In August 2012, the European Parliament published over 7,000 amendments to the original CAP reform proposal issued by the EU Commission:
- Direct payments regulation (2292 amendments)
- Single CMO regulation (2227 amendments)
- Rural development regulation (2127 amendments)
- Horizontal regulation (769 amendments)
After months of cross-party negotiation, the compromise amendments were officially presented at a press conference in Brussels on December 18th, the same day that Agricultural Ministers gathered for their final meeting of 2012.
The initial set of 7000+ alterations above has now been whittled down to around 100. Speaking to the press yesterday, Paolo de Castro, Chair of the European Parliament’s Agriculture Committee claimed that there were three main elements to the amendments the Parliament has made: less bureaucracy, more flexibility and a greater move towards environmental and social sustainability. However, the amendments which were then briefly presented to the audience suggest otherwise. The presentations were made by the three rapporteurs in charge of the documents:
- Luis Manuel Capoulas Santos (S&D, PT), rapporteur for direct payments and rural development
- Michel Dantin (EPP, FR), rapporteur for single CMO regulation
- Giovanni La Via (EPP, IT), rapporteur for horizontal regulation
From the beginning, direct payments to farmers has been the most controversial negotiation package, covering the key sticking points of greening and capping. Following yesterday’s press conference, it is clear that all three greening elements have been weakened through the compromise process. This is a result of many parties wanting to replace the Commission’s compulsory greening measures with a so-called ‘menu approach’ which would allow Member States to pick and choose the environmental measures they implement and enforce. Although the 3 greening measures remain in the compromise text presented by Santos, there are a number of variations within them which could allow for exemptions and exceptions. It will also be possible for states to replace the greening obligation with certain equivalent measures. In reality, “equivalence and certified schemes” will add administrative complexity as Member States will have to establish their own schemes, run them past the Commission etc. What’s more important is that in the menu approach, all issues except one (energy efficiency) are already covered or even obligatory in cross compliance. This means that Member States may offer, and that farmers may chose, the easiest options. A few issues in the menu also overlap.
On capping, meaning limiting direct payments to a certain maximum amount per farm, no compromise was possible as the very principle (the Commission had proposed 300, 000€ as upper limit) continues to be resisted by EPP, ECR and ALDE.
In terms of rural development, the LEADER programme will receive a 5% ring fence of European funds, and agri-environmental schemes and organic farming will receive a minimum of 25% of European funds. MEPs also backed an amendment to the system of transfers of funds between pillars, with 15% from Pillar 1 to Pillar 2, and 10% from Pillar 2 to Pillar 1 (5% more than the Commission proposed for both cases).

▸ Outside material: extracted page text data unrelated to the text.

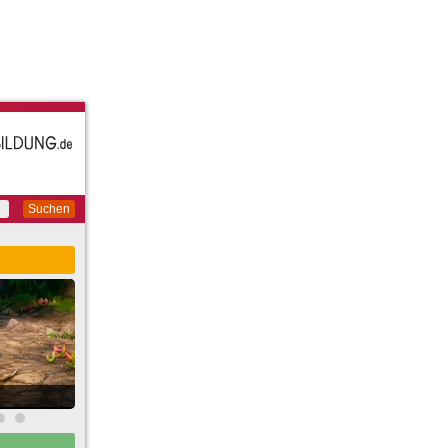
Suchen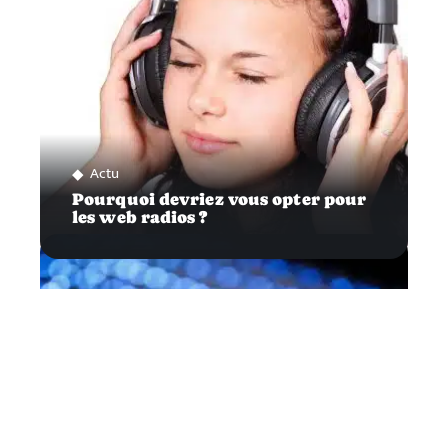
Actu
Pourquoi devriez vous opter pour
les web radios ?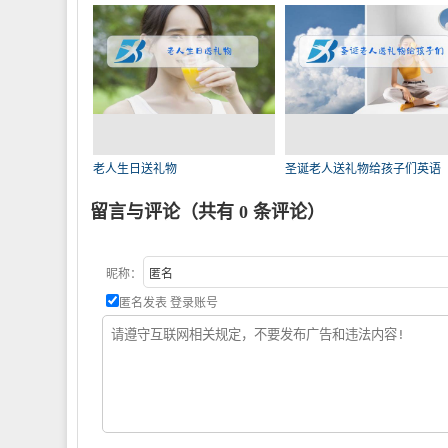
老人生日送礼物
圣诞老人送礼物给孩子们英语
留言与评论（共有
0
条评论）
昵称：
匿名发表
登录账号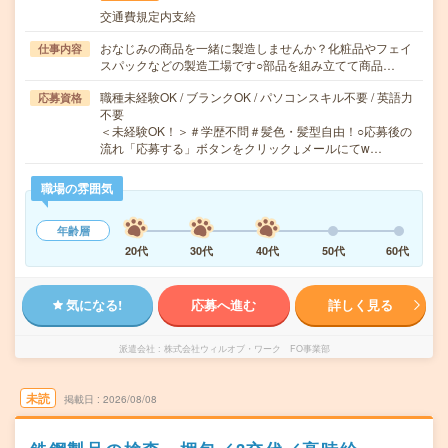
交通費規定内支給
おなじみの商品を一緒に製造しませんか？化粧品やフェイ
仕事内容
スパックなどの製造工場です○部品を組み立てて商品…
職種未経験OK / ブランクOK / パソコンスキル不要 / 英語力
応募資格
不要
＜未経験OK！＞＃学歴不問＃髪色・髪型自由！○応募後の
流れ「応募する」ボタンをクリック↓メールにてw…
職場の雰囲気
年齢層
20代
30代
40代
50代
60代
気になる!
応募へ進む
詳しく見る
派遣会社
株式会社ウィルオブ・ワーク FO事業部
未読
掲載日
2026/08/08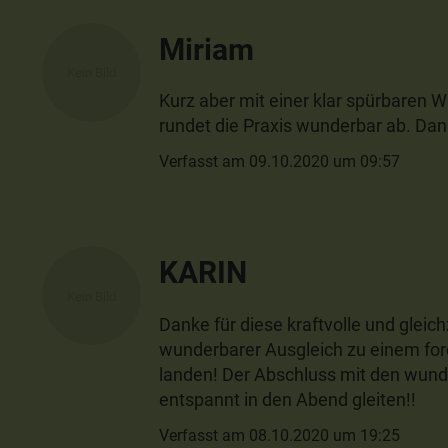
Miriam
Kurz aber mit einer klar spürbaren 
rundet die Praxis wunderbar ab. Dan
Verfasst am 09.10.2020 um 09:57
KARIN
Danke für diese kraftvolle und gleic
wunderbarer Ausgleich zu einem for
landen! Der Abschluss mit den wunde
entspannt in den Abend gleiten!!
Verfasst am 08.10.2020 um 19:25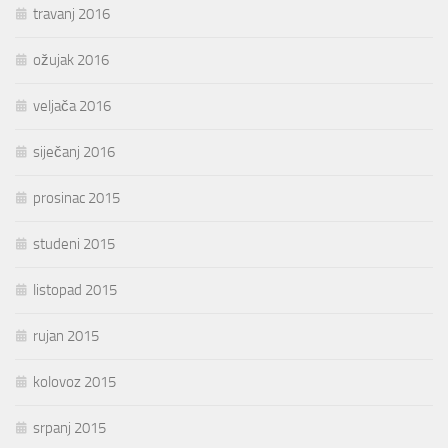
travanj 2016
ožujak 2016
veljača 2016
siječanj 2016
prosinac 2015
studeni 2015
listopad 2015
rujan 2015
kolovoz 2015
srpanj 2015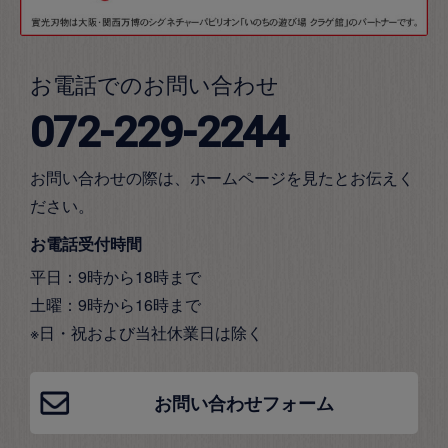
お電話でのお問い合わせ
072-229-2244
お問い合わせの際は、ホームページを見たとお伝えく
ださい。
お電話受付時間
平日：9時から18時まで
土曜：9時から16時まで
※日・祝および当社休業日は除く
お問い合わせフォーム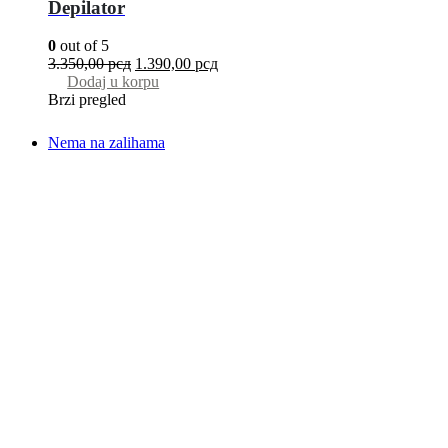
Depilator
0
out of 5
3.350,00
рсд
1.390,00
рсд
Dodaj u korpu
Brzi pregled
Nema na zalihama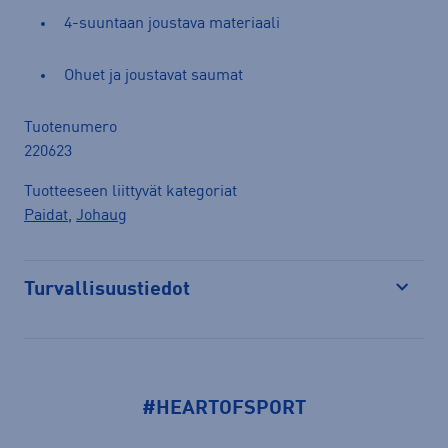
4-suuntaan joustava materiaali
Ohuet ja joustavat saumat
Tuotenumero
220623
Tuotteeseen liittyvät kategoriat
Paidat
,
Johaug
Turvallisuustiedot
Avaa
#HEARTOFSPORT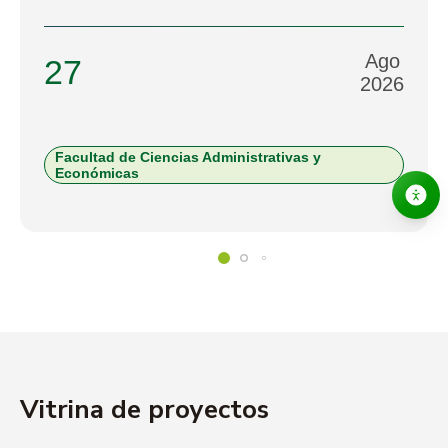
Ago
27
2026
Facultad de Ciencias Administrativas y
Económicas
Vitrina de proyectos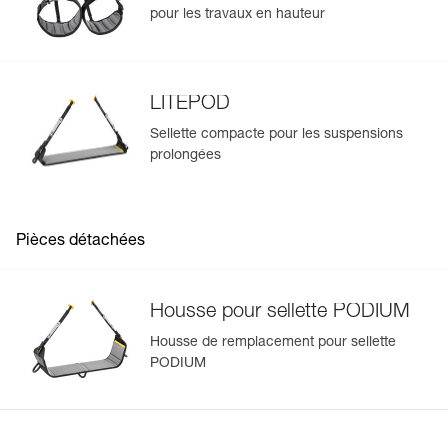
pour les travaux en hauteur
LITEPOD
Sellette compacte pour les suspensions
prolongées
Pièces détachées
Housse pour sellette PODIUM
Housse de remplacement pour sellette
PODIUM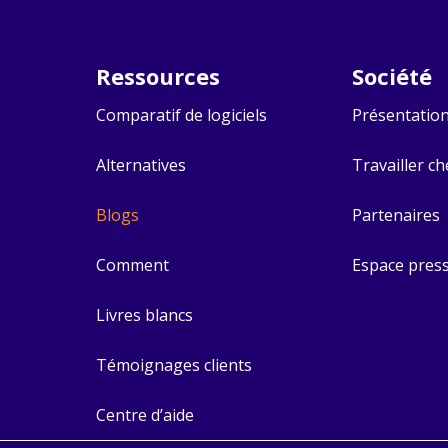
Ressources
Société​
Comparatif de logiciels
Présentatio
Alternatives
Travailler c
Blogs
Partenaires
Comment
Espace pres
Livres blancs
Témoignages clients
Centre d’aide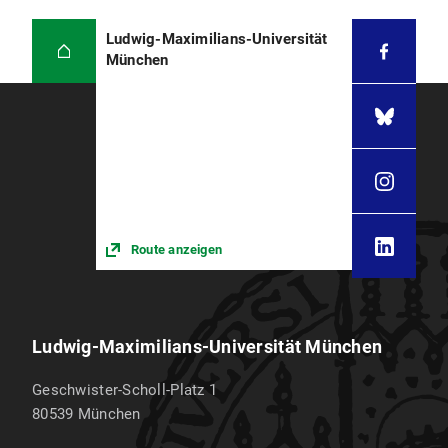
Ludwig-Maximilians-Universität
München
Route anzeigen
Ludwig-Maximilians-Universität München
Geschwister-Scholl-Platz 1
80539
München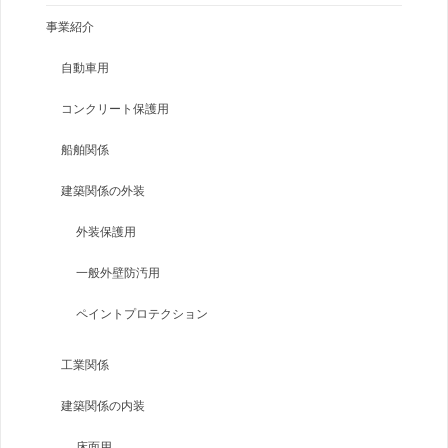
事業紹介
自動車用
コンクリート保護用
船舶関係
建築関係の外装
外装保護用
一般外壁防汚用
ペイントプロテクション
工業関係
建築関係の内装
床面用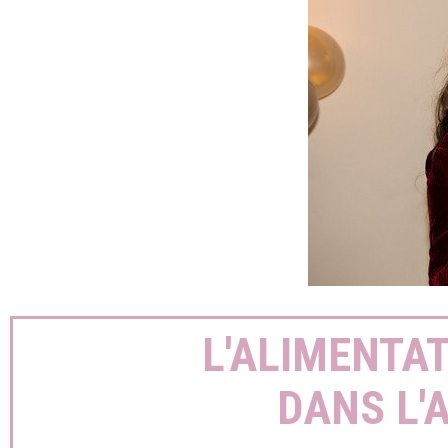
L'ALIMENTAT
DANS L'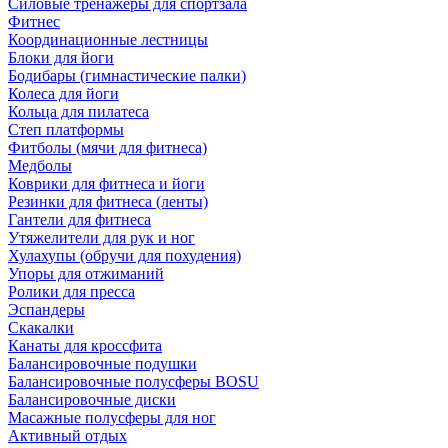
Силовые тренажеры для спортзала
Фитнес
Координационные лестницы
Блоки для йоги
Бодибары (гимнастические палки)
Колеса для йоги
Кольца для пилатеса
Степ платформы
Фитболы (мячи для фитнеса)
Медболы
Коврики для фитнеса и йоги
Резинки для фитнеса (ленты)
Гантели для фитнеса
Утяжелители для рук и ног
Хулахупы (обручи для похудения)
Упоры для отжиманий
Ролики для пресса
Эспандеры
Скакалки
Канаты для кроссфита
Балансировочные подушки
Балансировочные полусферы BOSU
Балансировочные диски
Масажные полусферы для ног
Активный отдых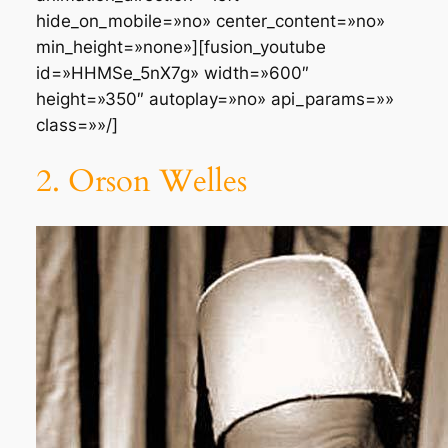
hide_on_mobile=»no» center_content=»no»
min_height=»none»][fusion_youtube
id=»HHMSe_5nX7g» width=»600″
height=»350″ autoplay=»no» api_params=»»
class=»»/]
2. Orson Welles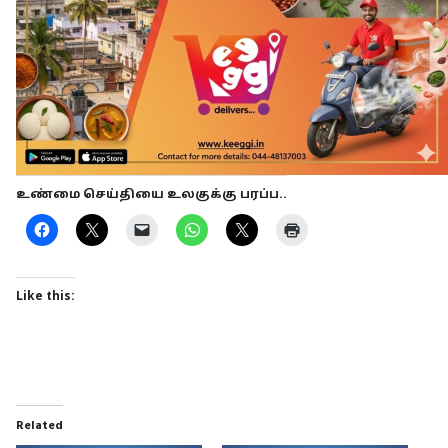
உண்மை செய்தியை உலகுக்கு பரப்ப..
Like this:
Related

On the single CMO, Dantin called for a “more decentralised” system and a shift away from the level of intervention seen in the 1980s and 1990s. However there was no agreement in the compromises to remove the export refund instrument from the single CMO regulation. La Via spoke on advisory services for farmers, as well as controls that won’t penalize farmers unnecessarily. It seems that Farm Advisory Services will not be obliged to provide information on organic and agri-environment and climate measures.
De Castro also confirmed the timeframe for the reform process for the coming months with the final vote in the AGRI Committee still scheduled for 23 -24 January 2013, followed by a plenary vote on 13-14 March 2013. After this, trialogue negotiations will begin with the Council and the Commission. De Castro also reiterated the importance of the outcome of ongoing negotiations on the EU’s long-term budget 2014-2020.
Elsewhere in Brussels, the Council of Agriculture Ministers gathered for their final meeting of 2012, and the last under the Cypriot presidency. A key aspect of the Council meeting was the presentation of the Cypriot presidency’s progress report on the CAP during the last 6 months: CAP reform: Presidency Progress Report (December 2012). The report outlines the Presidency’s opinion on progress achieved in the negotiations on the reform and identifies key issues which remain outstanding.